Supplied text
┄┄┄┄┄┄

On 09/03/2013 05:41 AM, Alex Elder wrote:
On 08/29/2013 07:57 PM, Josh Durgin wrote:
Removing a device deallocates the disk, unschedules the watch, and
finally cleans up the rbd_dev structure. rbd_dev_refresh(), called
from the watch callback, updates the disk size and rbd_dev
structure. With no locking between them, rbd_dev_refresh() may use the
device or rbd_dev after they've been freed.
To fix this, add a shutting_down flag and a mutex protecting it to rbd_dev.
Take the mutex and check whether the flag is set before using rbd_dev->disk.
Move this disk-updating to a separate function as well.
Fixes: http://tracker.ceph.com/issues/5636
Signed-off-by: Josh Durgin <josh.durgin@xxxxxxxxxxx>
A few comments below. I don't think you need the shutting_down
flag after all. If you disagree, say so. Either way though,
this looks good to me.
You're right, the extra lock turned out to be unnecessary.
Holding during revalidate_disk() also created a lock inversion
(since rbd_open() is called with bdev->lock held), so I've reworked
this in v3.
Thanks for the reviews!
Josh
Reviewed-by: Alex Elder <elder@xxxxxxxxxx>
---
drivers/block/rbd.c | 39 +++++++++++++++++++++++++++++++++------
1 files changed, 33 insertions(+), 6 deletions(-)
diff --git a/drivers/block/rbd.c b/drivers/block/rbd.c
index fef3687..8ab3362b 100644
--- a/drivers/block/rbd.c
+++ b/drivers/block/rbd.c
@@ -343,6 +343,9 @@ struct rbd_device {
struct ceph_osd_event *watch_event;
struct rbd_obj_request *watch_request;
+ bool shutting_down; /* rbd_remove() in progress */
You could use a new rbd_dev_flags value for this.
In fact, now that I'm looking at this, I think the REMOVING flag
is already sufficient to indicate that bit of state. (Sorry I
didn't see this before.)

┄┄┄┄┄┄

Saved entries

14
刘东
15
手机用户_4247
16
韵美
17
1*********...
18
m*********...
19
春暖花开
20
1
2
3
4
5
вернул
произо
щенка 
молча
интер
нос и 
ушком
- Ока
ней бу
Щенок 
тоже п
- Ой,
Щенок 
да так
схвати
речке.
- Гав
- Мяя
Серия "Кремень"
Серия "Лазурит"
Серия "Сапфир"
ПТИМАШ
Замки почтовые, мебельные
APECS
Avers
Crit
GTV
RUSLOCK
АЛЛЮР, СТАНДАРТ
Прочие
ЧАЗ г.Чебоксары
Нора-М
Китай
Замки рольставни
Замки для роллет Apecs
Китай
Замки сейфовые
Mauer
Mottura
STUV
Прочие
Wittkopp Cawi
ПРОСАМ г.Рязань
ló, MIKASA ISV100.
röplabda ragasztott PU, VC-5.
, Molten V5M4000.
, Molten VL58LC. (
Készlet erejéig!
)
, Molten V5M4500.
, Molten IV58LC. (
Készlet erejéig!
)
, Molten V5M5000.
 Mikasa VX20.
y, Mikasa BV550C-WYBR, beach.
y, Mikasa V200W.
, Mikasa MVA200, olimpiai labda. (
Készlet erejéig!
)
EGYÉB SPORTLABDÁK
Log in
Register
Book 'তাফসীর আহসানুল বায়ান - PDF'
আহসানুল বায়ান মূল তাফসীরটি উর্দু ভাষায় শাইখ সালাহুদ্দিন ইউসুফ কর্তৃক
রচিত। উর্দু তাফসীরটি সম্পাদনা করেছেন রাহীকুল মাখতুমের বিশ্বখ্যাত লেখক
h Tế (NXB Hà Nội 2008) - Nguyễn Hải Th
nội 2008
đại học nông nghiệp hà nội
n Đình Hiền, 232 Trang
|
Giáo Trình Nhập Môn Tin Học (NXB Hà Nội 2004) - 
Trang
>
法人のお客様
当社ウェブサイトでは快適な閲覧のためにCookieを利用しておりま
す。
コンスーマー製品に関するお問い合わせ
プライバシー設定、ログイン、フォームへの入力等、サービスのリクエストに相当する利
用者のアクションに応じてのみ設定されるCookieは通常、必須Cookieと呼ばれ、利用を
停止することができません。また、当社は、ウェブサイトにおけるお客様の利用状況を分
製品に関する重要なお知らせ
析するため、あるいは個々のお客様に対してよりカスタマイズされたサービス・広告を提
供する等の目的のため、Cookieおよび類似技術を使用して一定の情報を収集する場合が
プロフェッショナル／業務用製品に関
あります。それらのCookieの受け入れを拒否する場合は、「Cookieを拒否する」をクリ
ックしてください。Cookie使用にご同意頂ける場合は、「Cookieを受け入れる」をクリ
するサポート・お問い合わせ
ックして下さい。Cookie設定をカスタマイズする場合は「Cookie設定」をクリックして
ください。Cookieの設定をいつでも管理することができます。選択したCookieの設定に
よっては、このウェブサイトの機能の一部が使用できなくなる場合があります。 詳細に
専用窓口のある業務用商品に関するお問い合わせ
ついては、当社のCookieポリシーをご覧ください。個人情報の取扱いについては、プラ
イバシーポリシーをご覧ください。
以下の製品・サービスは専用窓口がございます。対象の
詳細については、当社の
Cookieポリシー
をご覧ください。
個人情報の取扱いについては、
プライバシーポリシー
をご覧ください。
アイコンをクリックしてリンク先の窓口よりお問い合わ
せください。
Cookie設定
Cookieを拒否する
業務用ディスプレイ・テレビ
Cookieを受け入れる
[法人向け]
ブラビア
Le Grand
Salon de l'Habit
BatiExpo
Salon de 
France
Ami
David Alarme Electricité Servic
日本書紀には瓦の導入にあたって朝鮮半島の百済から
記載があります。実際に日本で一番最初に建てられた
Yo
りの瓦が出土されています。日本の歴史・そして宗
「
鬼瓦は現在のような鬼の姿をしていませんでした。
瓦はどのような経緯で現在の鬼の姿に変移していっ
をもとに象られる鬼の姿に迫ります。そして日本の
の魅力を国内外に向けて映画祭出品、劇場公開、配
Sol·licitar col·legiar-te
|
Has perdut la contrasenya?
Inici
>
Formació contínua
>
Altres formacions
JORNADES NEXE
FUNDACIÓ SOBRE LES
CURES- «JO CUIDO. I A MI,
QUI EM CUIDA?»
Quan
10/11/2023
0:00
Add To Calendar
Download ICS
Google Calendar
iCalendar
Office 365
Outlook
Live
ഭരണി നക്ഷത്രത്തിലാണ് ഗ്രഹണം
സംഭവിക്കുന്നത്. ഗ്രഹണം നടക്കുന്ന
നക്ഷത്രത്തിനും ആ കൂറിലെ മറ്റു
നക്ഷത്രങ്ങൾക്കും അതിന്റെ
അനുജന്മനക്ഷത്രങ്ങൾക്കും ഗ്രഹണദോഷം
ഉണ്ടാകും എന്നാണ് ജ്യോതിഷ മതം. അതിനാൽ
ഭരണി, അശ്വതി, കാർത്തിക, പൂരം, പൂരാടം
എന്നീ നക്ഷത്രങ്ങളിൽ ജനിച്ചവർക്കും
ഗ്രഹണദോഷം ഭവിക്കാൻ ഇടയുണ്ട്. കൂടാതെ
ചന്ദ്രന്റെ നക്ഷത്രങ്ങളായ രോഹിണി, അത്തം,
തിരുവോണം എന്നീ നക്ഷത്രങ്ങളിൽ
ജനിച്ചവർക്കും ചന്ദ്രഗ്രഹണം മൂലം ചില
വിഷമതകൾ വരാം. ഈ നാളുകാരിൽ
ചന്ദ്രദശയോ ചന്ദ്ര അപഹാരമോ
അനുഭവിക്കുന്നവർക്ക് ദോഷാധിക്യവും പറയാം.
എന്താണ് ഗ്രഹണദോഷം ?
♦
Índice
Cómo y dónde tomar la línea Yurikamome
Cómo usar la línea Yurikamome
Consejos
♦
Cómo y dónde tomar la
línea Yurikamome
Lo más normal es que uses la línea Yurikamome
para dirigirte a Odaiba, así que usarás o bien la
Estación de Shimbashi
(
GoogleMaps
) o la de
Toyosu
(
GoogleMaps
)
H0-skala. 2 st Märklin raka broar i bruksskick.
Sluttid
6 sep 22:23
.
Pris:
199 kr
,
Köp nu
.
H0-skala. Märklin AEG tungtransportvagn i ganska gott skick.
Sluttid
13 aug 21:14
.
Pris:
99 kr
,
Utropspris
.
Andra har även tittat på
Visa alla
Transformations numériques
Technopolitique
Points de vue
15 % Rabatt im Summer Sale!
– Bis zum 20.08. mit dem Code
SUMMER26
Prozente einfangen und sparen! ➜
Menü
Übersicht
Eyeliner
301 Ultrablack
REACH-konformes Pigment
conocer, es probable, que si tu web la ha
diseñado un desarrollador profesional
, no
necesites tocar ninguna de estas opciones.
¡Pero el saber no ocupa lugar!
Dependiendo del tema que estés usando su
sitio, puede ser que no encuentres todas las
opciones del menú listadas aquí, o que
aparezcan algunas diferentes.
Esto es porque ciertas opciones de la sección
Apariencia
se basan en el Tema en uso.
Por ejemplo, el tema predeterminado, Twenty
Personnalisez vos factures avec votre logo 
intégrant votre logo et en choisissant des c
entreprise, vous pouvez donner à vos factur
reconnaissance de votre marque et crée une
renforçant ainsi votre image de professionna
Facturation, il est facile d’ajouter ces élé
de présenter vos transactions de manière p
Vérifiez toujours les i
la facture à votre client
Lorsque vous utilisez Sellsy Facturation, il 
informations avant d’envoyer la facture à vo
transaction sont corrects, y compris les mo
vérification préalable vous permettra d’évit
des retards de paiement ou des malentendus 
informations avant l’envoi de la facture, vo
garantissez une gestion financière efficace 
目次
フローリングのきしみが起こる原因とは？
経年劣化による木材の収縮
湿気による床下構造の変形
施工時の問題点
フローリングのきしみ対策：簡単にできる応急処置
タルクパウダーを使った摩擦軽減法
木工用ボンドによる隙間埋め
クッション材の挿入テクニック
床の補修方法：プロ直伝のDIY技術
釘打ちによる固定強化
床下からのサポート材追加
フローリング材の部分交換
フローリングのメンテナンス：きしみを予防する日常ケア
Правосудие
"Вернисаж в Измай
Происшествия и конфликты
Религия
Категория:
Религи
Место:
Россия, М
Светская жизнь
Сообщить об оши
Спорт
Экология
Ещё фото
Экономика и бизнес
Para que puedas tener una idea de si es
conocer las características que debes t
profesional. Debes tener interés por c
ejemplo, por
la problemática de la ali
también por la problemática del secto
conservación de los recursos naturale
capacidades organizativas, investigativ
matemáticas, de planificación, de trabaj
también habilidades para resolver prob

┄┄┄┄┄┄

Tasks
1. In the rbd patch review thread, which existing flag does the reviewer say already indicates that a removal is in progress?
2. Continue the rbd patch review thread from its last sentence.

Results for the exercise
1. The REMOVING flag.

2.
You would still want the mutex so the shutdown won't happen until
an underway size update completed. (Or you could add another
UPDATING_SIZE flag, but I think the mutex is better in this case.)
+ struct mutex shutdown_lock; /* protects shutting_down */
+
struct rbd_spec *parent_spec;
u64 parent_overlap;
atomic_t parent_ref;
@@ -3324,6 +3327,24 @@ static void rbd_exists_validate(struct rbd_device *rbd_dev)
clear_bit(RBD_DEV_FLAG_EXISTS, &rbd_dev->flags);
}
+static void rbd_dev_update_size(struct rbd_device *rbd_dev)
+{
+ sector_t size;
+
+ mutex_lock(&rbd_dev->shutdown_lock);
+ /*
+ * If the device is being removed, rbd_dev->disk has
+ * been destroyed, so don't try to update its size
+ */
+ if (!rbd_dev->shutting_down) {
+ size = (sector_t)rbd_dev->mapping.size / SECTOR_SIZE;
+ dout("setting size to %llu sectors", (unsigned long long)size);
+ set_capacity(rbd_dev->disk, size);
Is it true you don't hit that locking problem because of the new mutex?
+ revalidate_disk(rbd_dev->disk);
+ }
+ mutex_unlock(&rbd_dev->shutdown_lock);
+}
+
static int rbd_dev_refresh(struct rbd_device *rbd_dev)
{
u64 mapping_size;
@@ -3343,12 +3364,7 @@ static int rbd_dev_refresh(struct rbd_device *rbd_dev)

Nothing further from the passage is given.